It seems so simple, yet I’m stuck.
I want to limit the results that I have to only contain a certain amount of records,say 1000, per distinct value in column A. So for value 1, I need max 1000 returns, for value 2 as well etc. How do I set my limit clausule in Databricks SQL?
Column A | Column B | Column B |
---|---|---|
1 | Value X | Yes |
1 | Value Y | Yes |
3 | Value X | No |
2 | Value Y | No |
1 | Value X | Yes |
3 | Value Y | Yes |
2 | Value X | Maybe |
2 | Value Y | Maybe |
I’ve tried a lot, so far no success.
0
Use a windows function
to achieve this. Change your order by if needed.
select colA, colB, colc
from (
select colA, colB, colC,
row_number() over (partition by colA order by random()) as rn
from your_table
)
where rn <= 1000
EDIT: Based on comments, you want to filter on some certain values, and, left join. The Order by Random adds lots of time. If you don’t need it truly random, then order by something else to significantly reduce your query time.
select colA, colB, colc, colN
from (
select a.colA, a.colB, a.colC, b.colN,
row_number() over (partition by a.colA order by a.colA) as rn
from table1 a
left join table2 b
on a.colX = b.colY
where a.colA in (1, 2)
)
where rn <= 1000
3
I also came up with the ORDER BY RANDOM() as the ORDER BY clause of the window function.
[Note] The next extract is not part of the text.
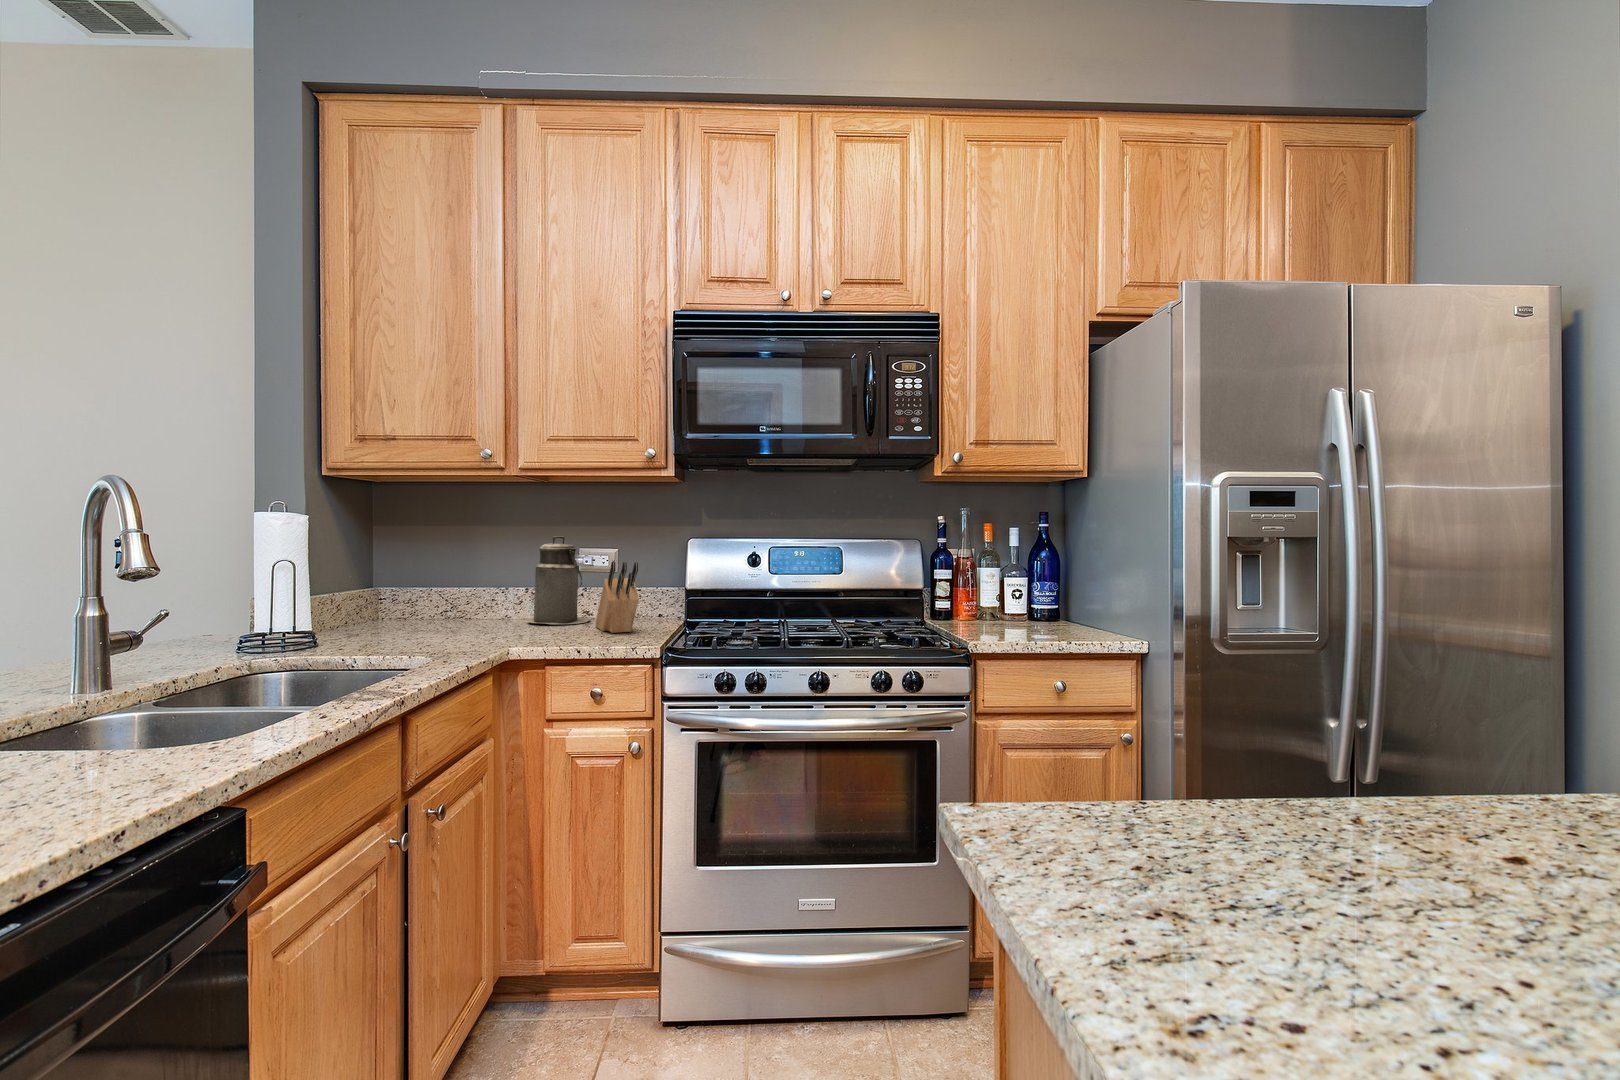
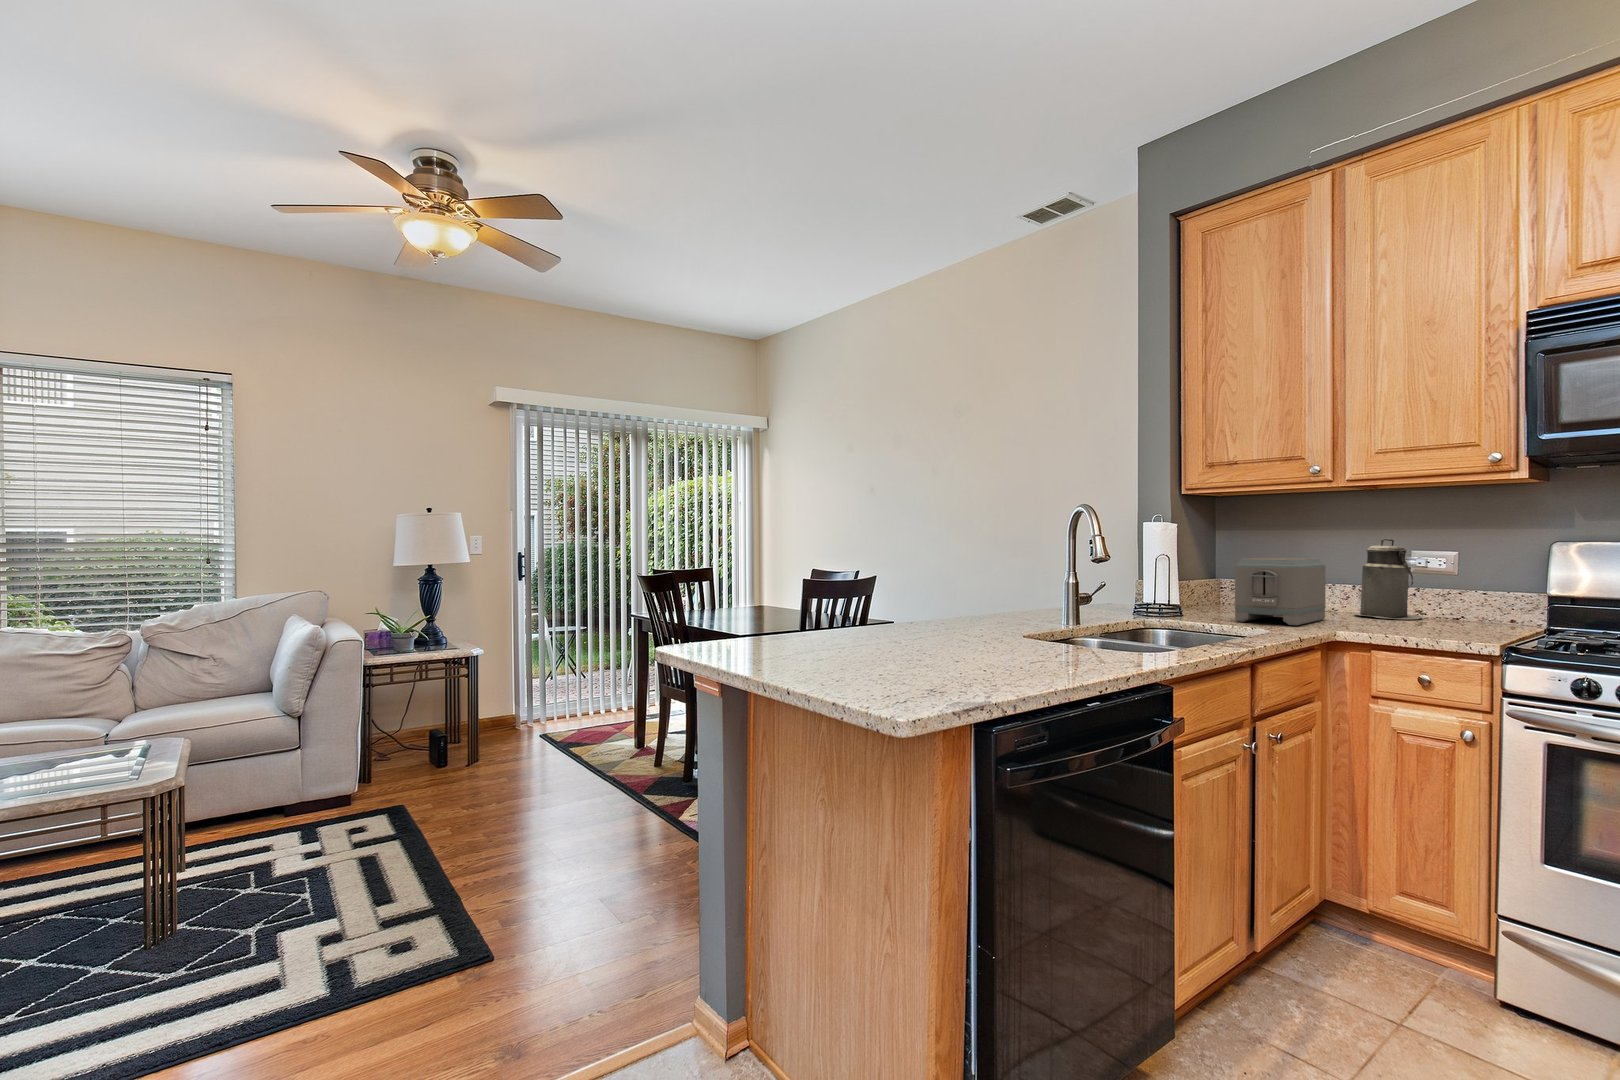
toaster: none [388,561,498,648] -> present [1235,558,1325,626]
knife block: present [595,562,639,633] -> none [1427,562,1478,630]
An ORDER BY is required for the ROW_NUMBER() OLAP function, that’s why I also tried it.
Better if you have something in the table to order by to get the n most important rows per Column_A value.
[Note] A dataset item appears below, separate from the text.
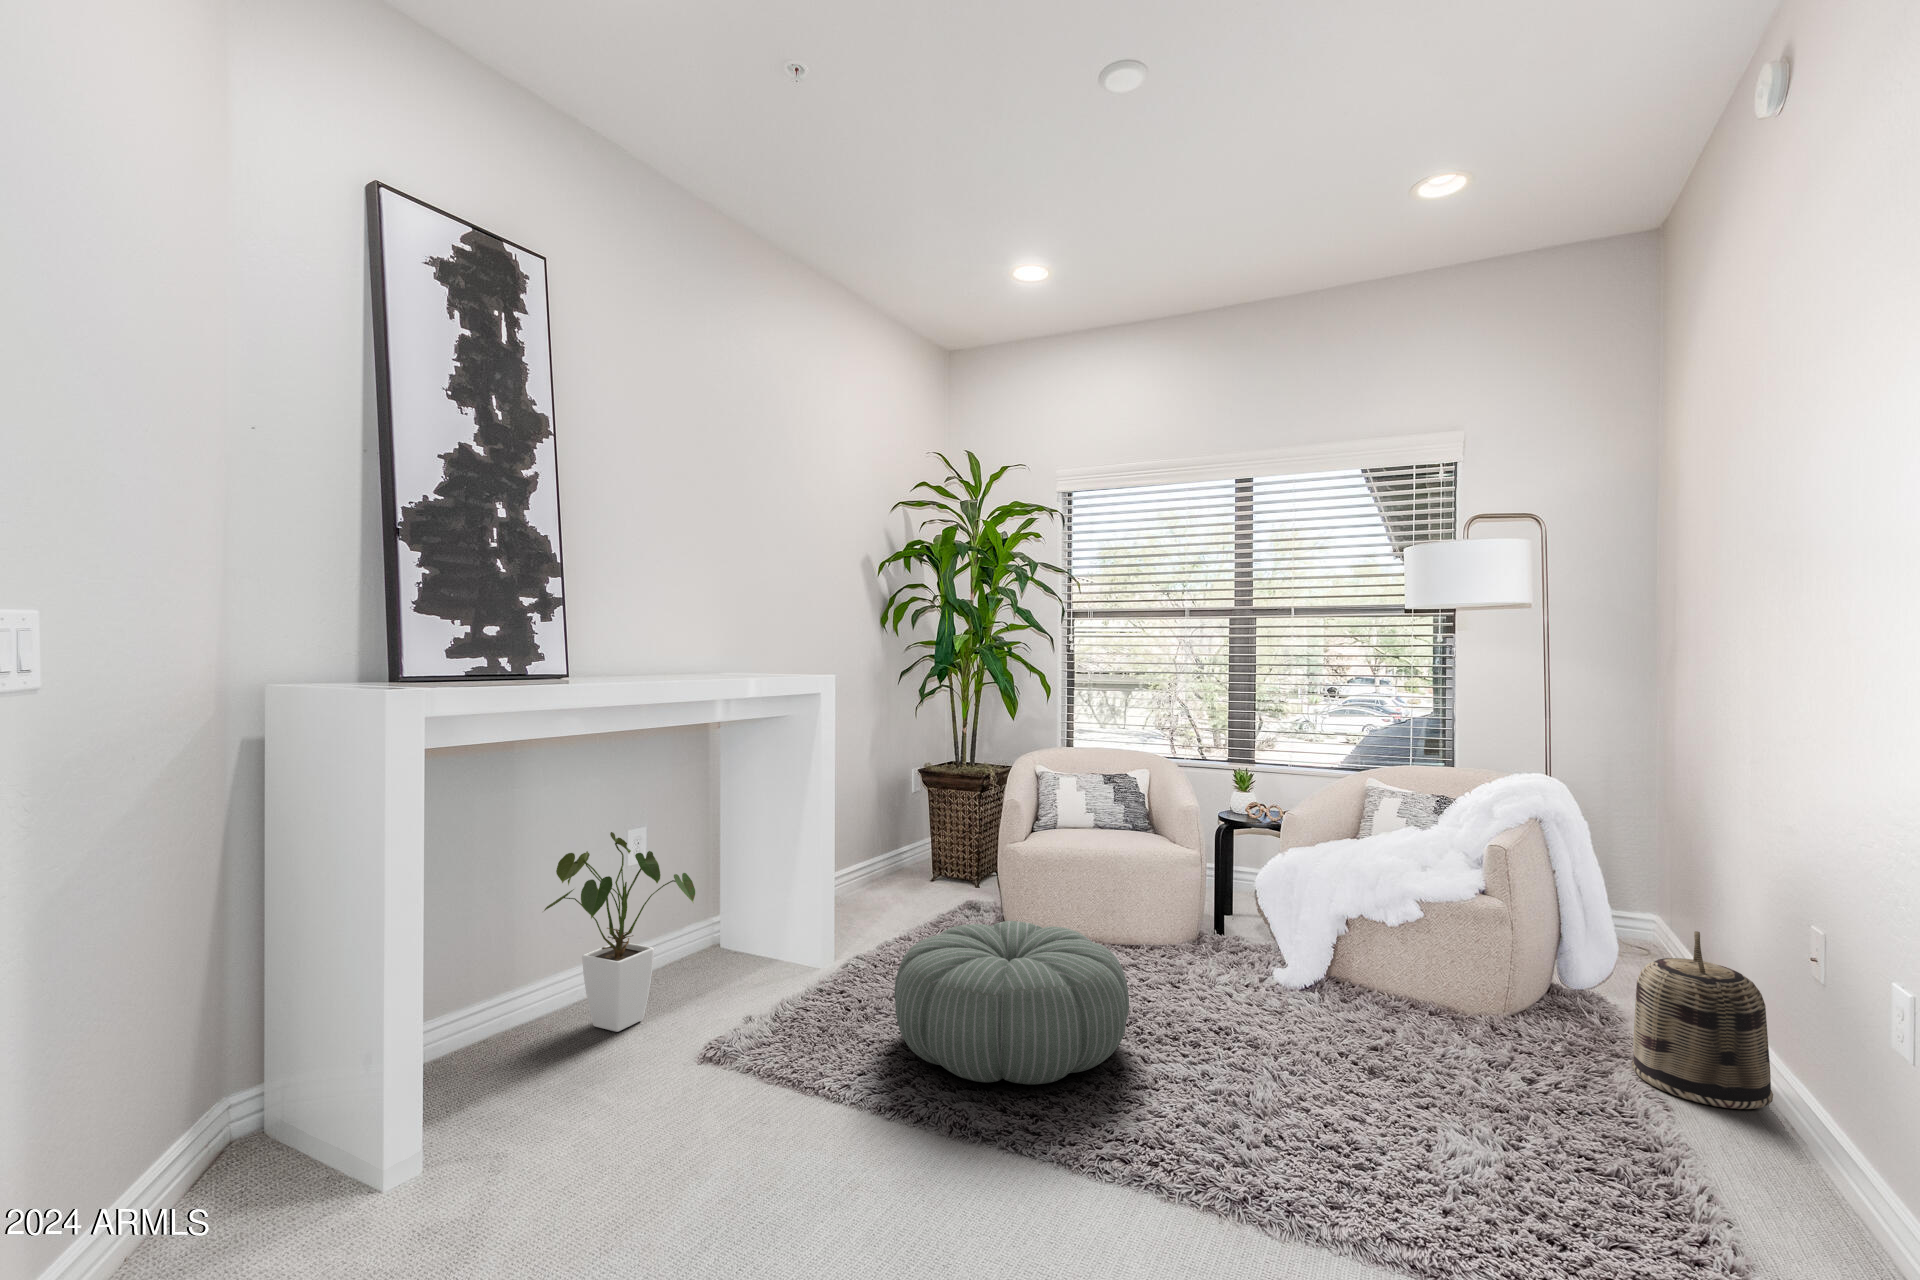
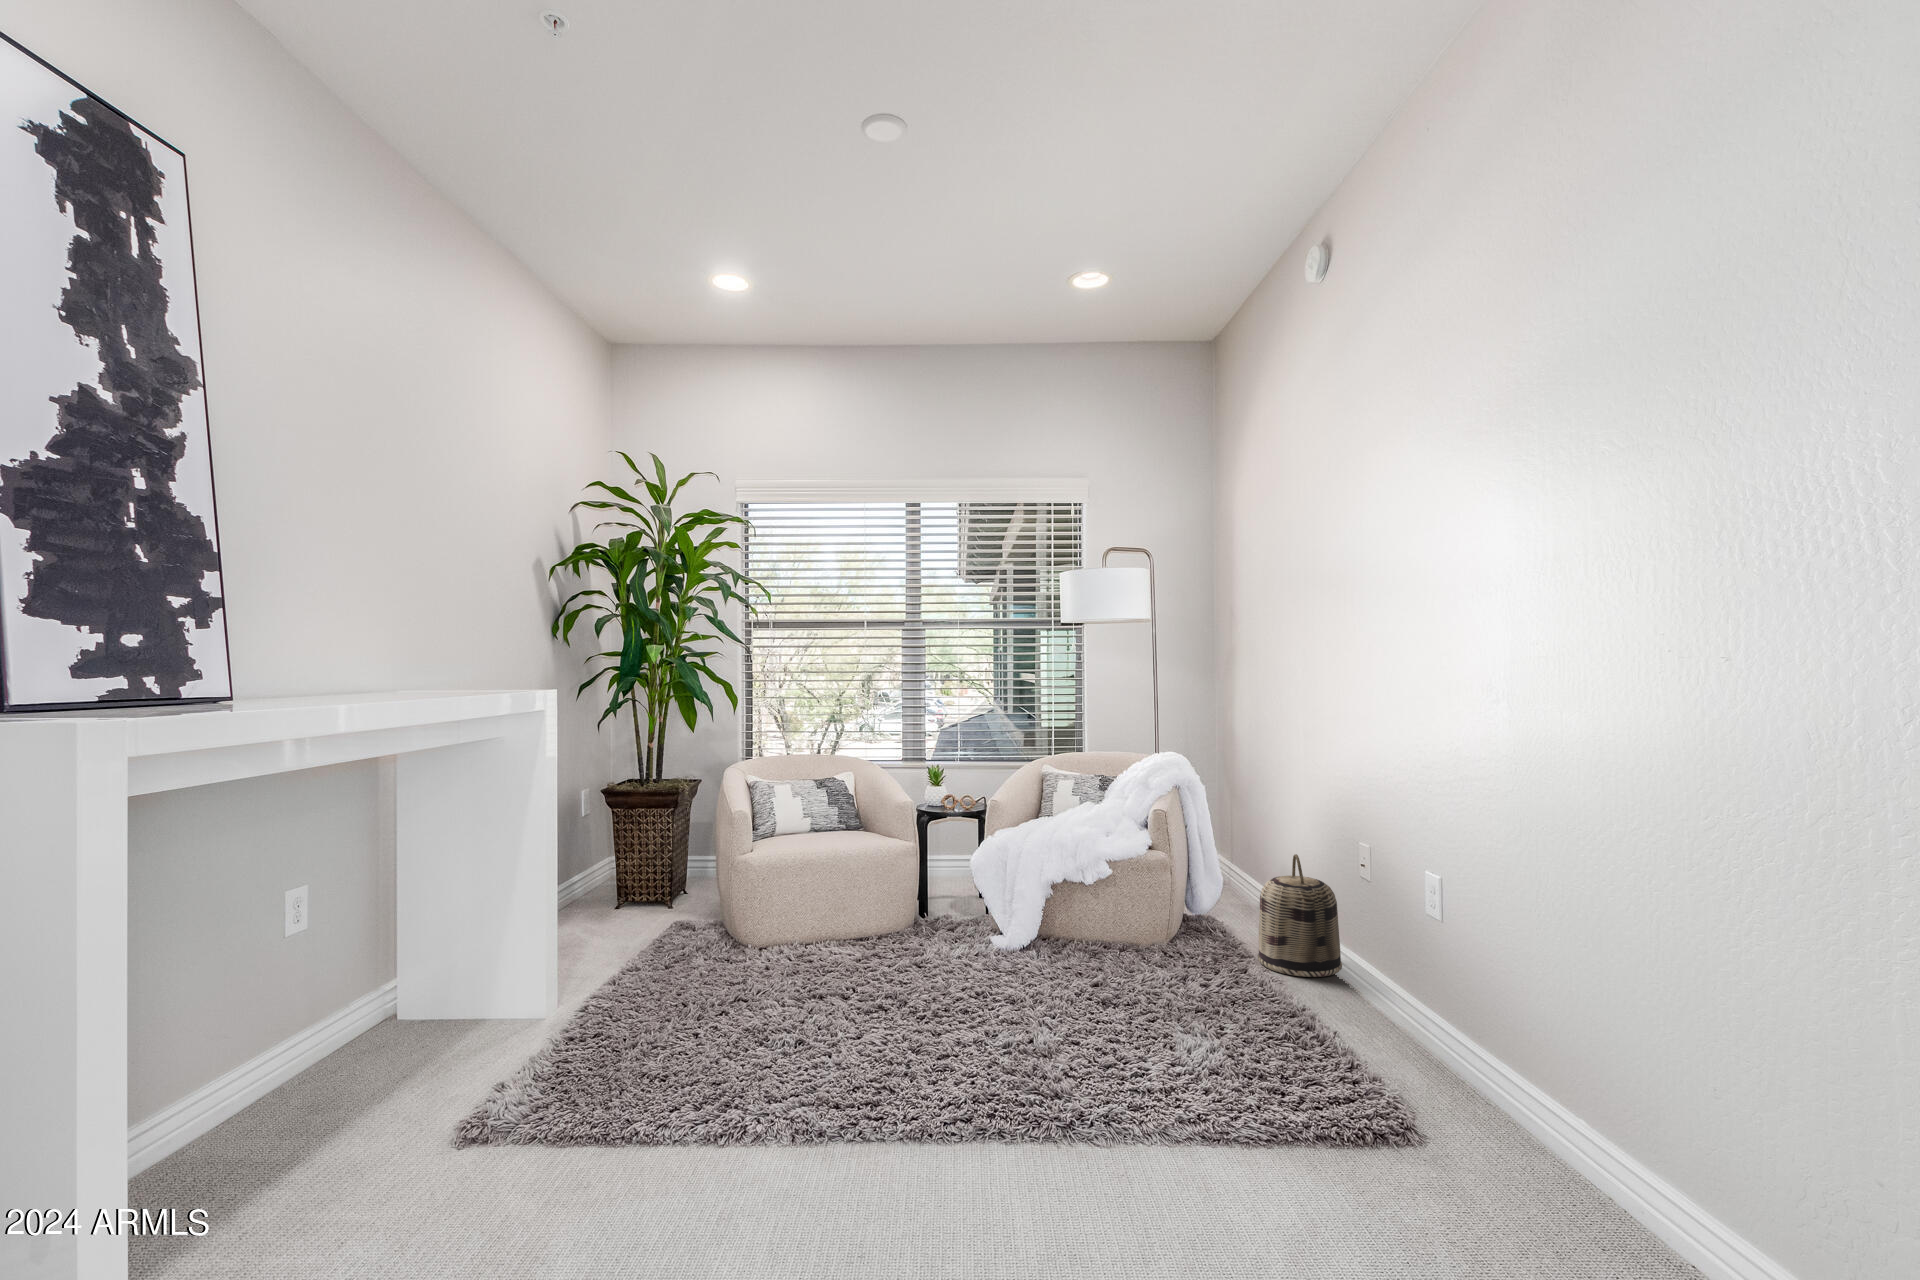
house plant: present [544,832,695,1032] -> none [190,895,424,1142]
pouf: present [894,921,1129,1084] -> none [680,925,920,1088]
Also – Databricks supports the QUALIFY clause, which lets you avoid nesting two queries for filtering:
WITH
-- your input ...
indata(Column_A,Column_B,Column_C) AS (
SELECT 1,'Value X','Yes'
UNION ALL SELECT 1,'Value Y','Yes'
UNION ALL SELECT 3,'Value X','No'
UNION ALL SELECT 2,'Value Y','No'
UNION ALL SELECT 1,'Value X','Yes'
UNION ALL SELECT 3,'Value Y','Yes'
UNION ALL SELECT 2,'Value X','Maybe'
UNION ALL SELECT 2,'Value Y','Maybe'
)
-- real query starts here, replace following comma with "WITH"
SELECT
*
FROM indata
QUALIFY ROW_NUMBER() OVER(PARTITION BY Column_A ORDER BY Column_C) <= 2
;
Column_A | Column_B | Column_C |
---|---|---|
1 | Value X | Yes |
1 | Value Y | Yes |
2 | Value X | Maybe |
2 | Value Y | Maybe |
3 | Value X | No |
3 | Value Y | Yes |
As @Jon mentioned, you can achieve efficiency by using pyspark code and looping through a sql for each group
def limit_rows_per_group(df, group_column, limit):
groups = df.select(group_column).distinct().rdd.flatMap(lambda x: x).collect()
limited_dfs = []
for group in groups:
window = Window.partitionBy(group_column).orderBy(F.col("ColumnB"))
df_group = df.filter(F.col(group_column) == group)
df_group = df_group.withColumn("row_num", F.row_number().over(window))
df_group_limited = df_group.filter(F.col("row_num") <= limit).drop("row_num")
limited_dfs.append(df_group_limited)
result_df = limited_dfs[0]
for limited_df in limited_dfs[1:]:
result_df = result_df.union(limited_df)
return result_df
result_df = limit_rows_per_group(df, "ColumnA", 1000)
result_df.show()